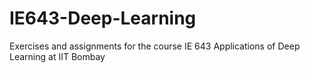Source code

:# IE643-Deep-Learning
Exercises and assignments for the course IE 643 Applications of Deep Learning at IIT Bombay
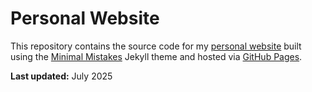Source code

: # Personal Website

This repository contains the source code for my [personal website](https://kanakaero.github.io/) built using the [Minimal Mistakes](https://github.com/mmistakes/minimal-mistakes) Jekyll theme and hosted via [GitHub Pages](https://pages.github.com).

**Last updated:** July 2025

* * *

§ Task:
A faithful, word-for-word copy of the records above, pictures left out, is the answer.

§ Answer space:
Source code

:# IE643-Deep-Learning
Exercises and assignments for the course IE 643 Applications of Deep Learning at IIT Bombay
Source code

: # Personal Website

This repository contains the source code for my [personal website](https://kanakaero.github.io/) built using the [Minimal Mistakes](https://github.com/mmistakes/minimal-mistakes) Jekyll theme and hosted via [GitHub Pages](https://pages.github.com).

**Last updated:** July 2025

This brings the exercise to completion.